My hon. Friend puts his finger on a profound challenge at the heart of this landscape: in order really to assess the impact of innovative treatments, we need a much better handle on the existing costs, many of which are hidden, that come with a diagnosis. For that reason, I am spearheading work in the Department of Health to drive through a system of per-patient costing, so that we can begin to get a much clearer handle on what a CF diagnosis means on day one for both the patient and the health economy. That will allow NICE and NHS England to develop much more intelligent systems for assessing whether an innovation really represents good value.

Genomics and informatics are changing the landscape; for that reason the Prime Minister has created my post and we have launched a series of initiatives. On genomics, we have launched a groundbreaking £300 million initiative to sequence the genomes from 100,000 NHS patients of cancer and rare diseases. We have also launched 11 genomic medicine centres across the NHS, so that genomics is fundamentally embedded in our health system. On informatics, we have released huge amounts of cohort data to drive research, and we just announced in the comprehensive spending review a major £3.5 billion programme to invest in NHS digital infrastructure to support that.

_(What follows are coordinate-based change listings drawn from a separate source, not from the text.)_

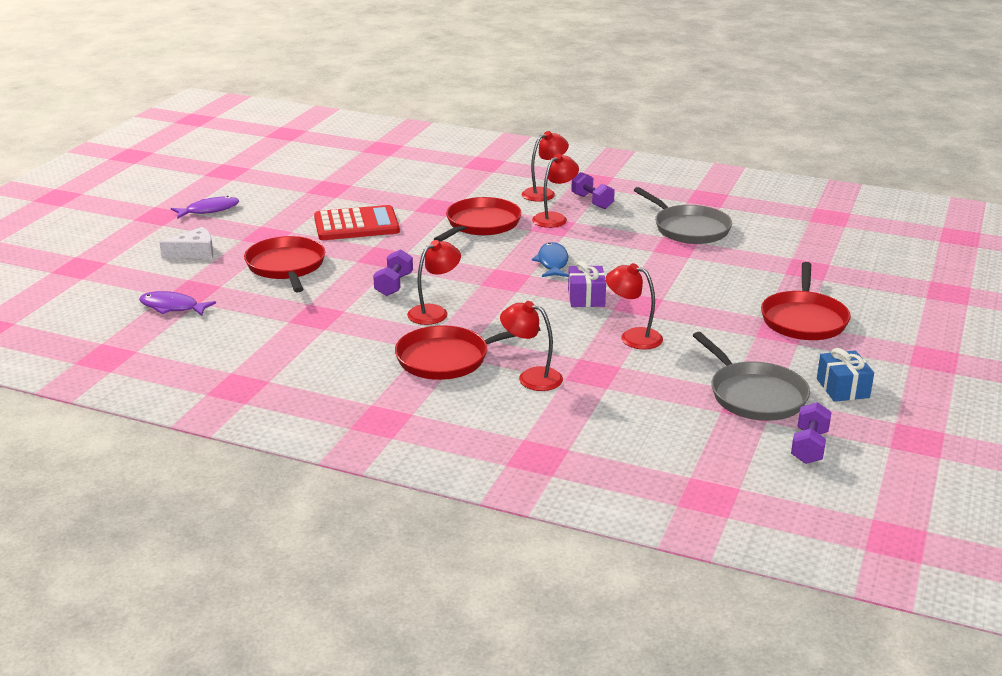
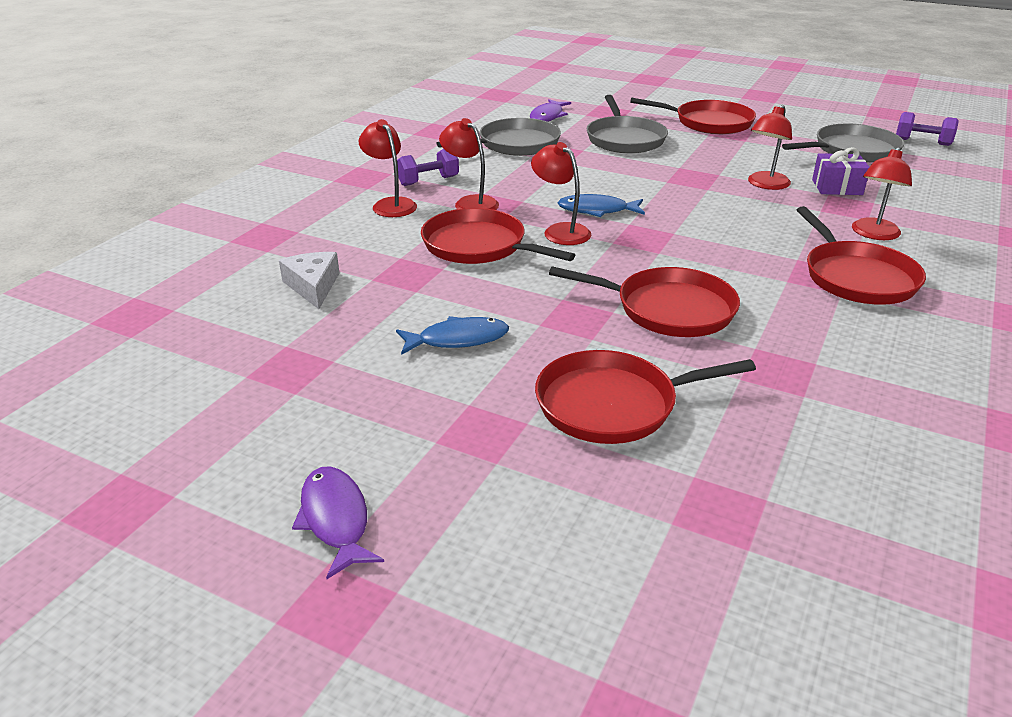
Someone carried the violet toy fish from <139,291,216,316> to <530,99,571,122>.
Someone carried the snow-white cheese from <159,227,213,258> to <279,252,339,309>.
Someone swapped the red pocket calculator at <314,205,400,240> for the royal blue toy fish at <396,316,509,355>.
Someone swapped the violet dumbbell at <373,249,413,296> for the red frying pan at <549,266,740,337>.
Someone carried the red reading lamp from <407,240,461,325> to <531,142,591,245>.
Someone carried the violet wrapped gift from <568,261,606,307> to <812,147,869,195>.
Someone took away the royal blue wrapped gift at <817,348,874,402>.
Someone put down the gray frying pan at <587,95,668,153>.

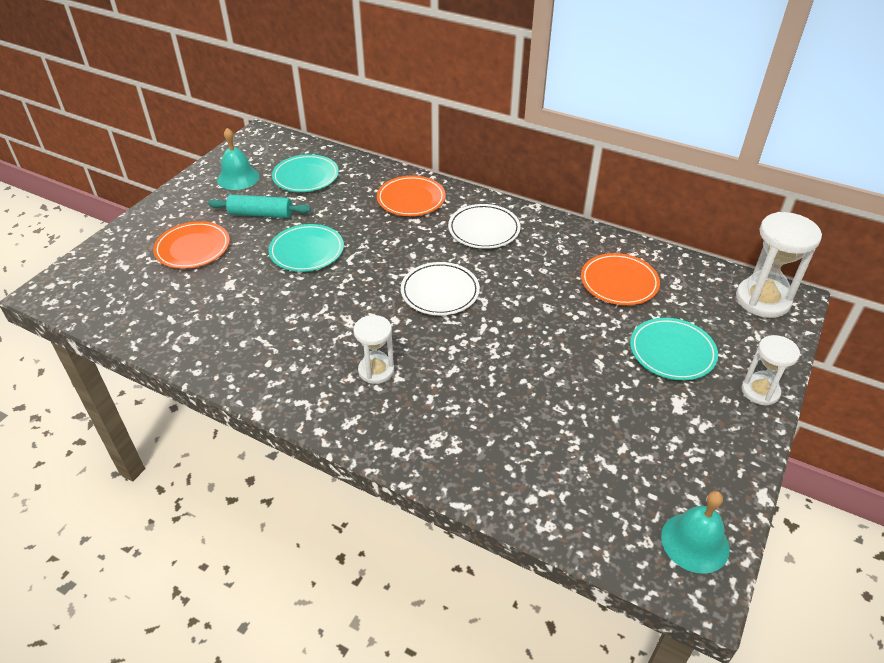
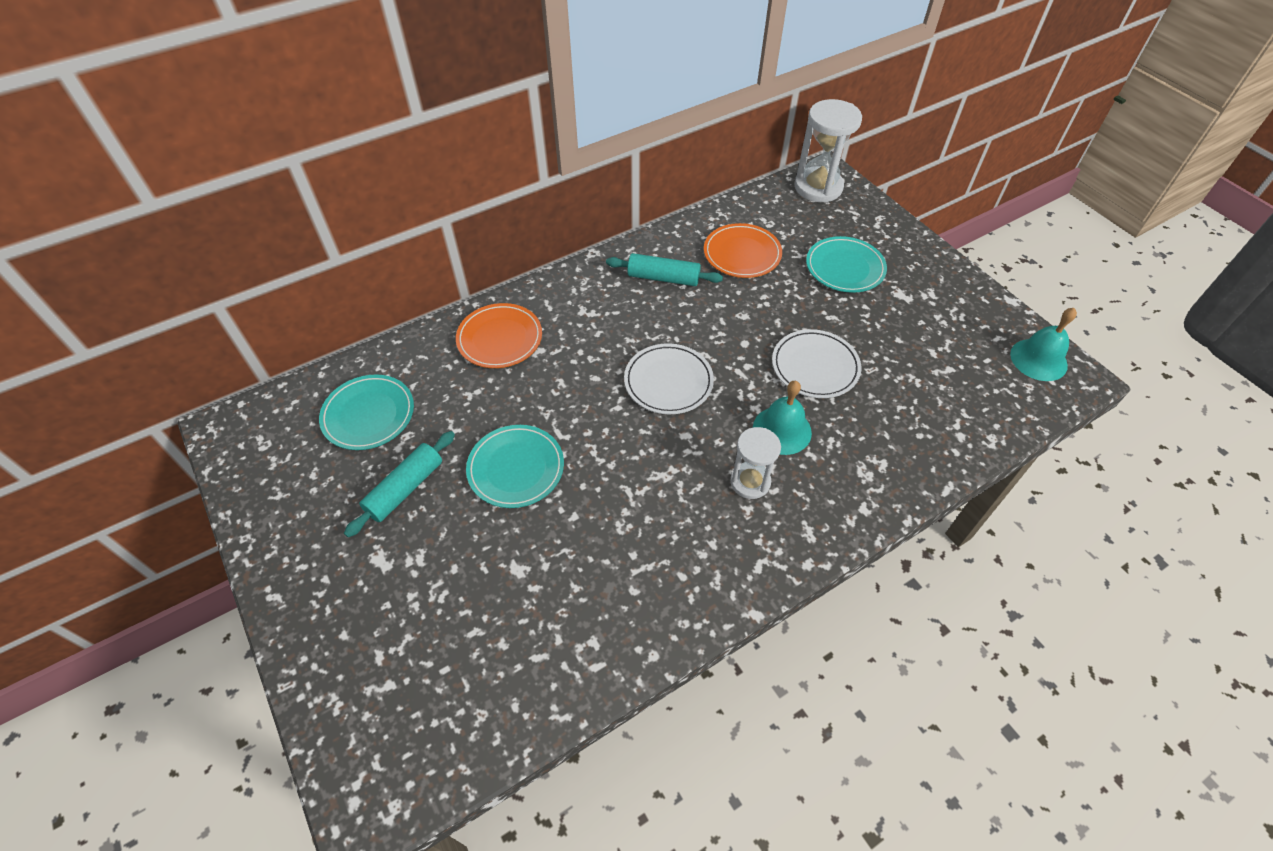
Someone took away the bright orange dinner plate at <153,221,230,269>.
Someone carried the turquoise school bell from <217,128,259,190> to <753,381,812,455>.
Someone carried the snow-white dinner plate from <448,204,521,249> to <772,329,862,398>.
Someone took away the snow-white sandglass at <742,335,800,406>.
Someone put down the turquoise rolling pin at <606,253,723,286>.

We have launched precision medicine and cell therapy catapult centres with the Medical Research Council and industry partners to lead in both understanding causal mechanisms of rare diseases and developing and accelerating new treatments. We continue to fund the excellent National Institute for Health Research, for which it is my privilege to be responsible, to the tune of £1 billion a year, and we committed this year in the CSR to fund it throughout this Parliament, at a cost of £5 billion. We have funded the £700 million Francis Crick Institute, and roughly £2 billion of the drugs budget is allocated to new medicines and new treatments in this Parliament.

There is a major commitment, in terms of science and funding, to trying to tackle this issue, but crucially we need policy reforms to ensure that breakthroughs in science can be harnessed for much quicker benefits for patients. That is what the accelerated access review and a number of other initiatives, such as the test bed programme and the vanguards I am running with NHS England, are about—trying to ensure we can change the pathways for getting innovation into our health system for much quicker patient benefit.

I want to say something about the accelerated access review and the specialist commissioning reforms that NHS England is putting in place. I know all Members here take an interest in this subject, so I hope they will be aware that I have launched the independent AAR to ask and answer one big question: what can we better do to harness the extraordinary infrastructure here in the UK in terms of our deep science research base, our NHS-NIHR research base and our NHS daily treatment platform?

The NHS is the fifth biggest organisation in the world, making millions of diagnoses and carrying out millions of treatments every day. Its original founding mission was to be a research organisation, but unless we better capture the data on those interventions, we are still practising, in many cases, blind medicine; we are not harnessing that intelligence enough to inform treatment.

I have asked that the AAR tackles three big questions. First, what can we do to allow the innovators—the developers of new drugs and innovations—quicker access to patients, to reach the all-important moment of proving an innovation works in patients? Secondly, what can we do to harness our leadership in genomics and informatics in order to create a more intelligent system for NICE and NHS England, with more flexibilities, so that they can assess, adopt, approve and reimburse innovations using real-time data about real patients? That will allow us to develop a more flexible set of pathways and adaptive tools with which to embrace this revolution.

When a drug comes to us with a genomic biomarker and we know that it will work for a certain sub-cohort of patients, that profoundly changes the risk dynamic of a traditional pharmaceutical clinical trials programme and should allow us to accelerate adoption for particular patient groups.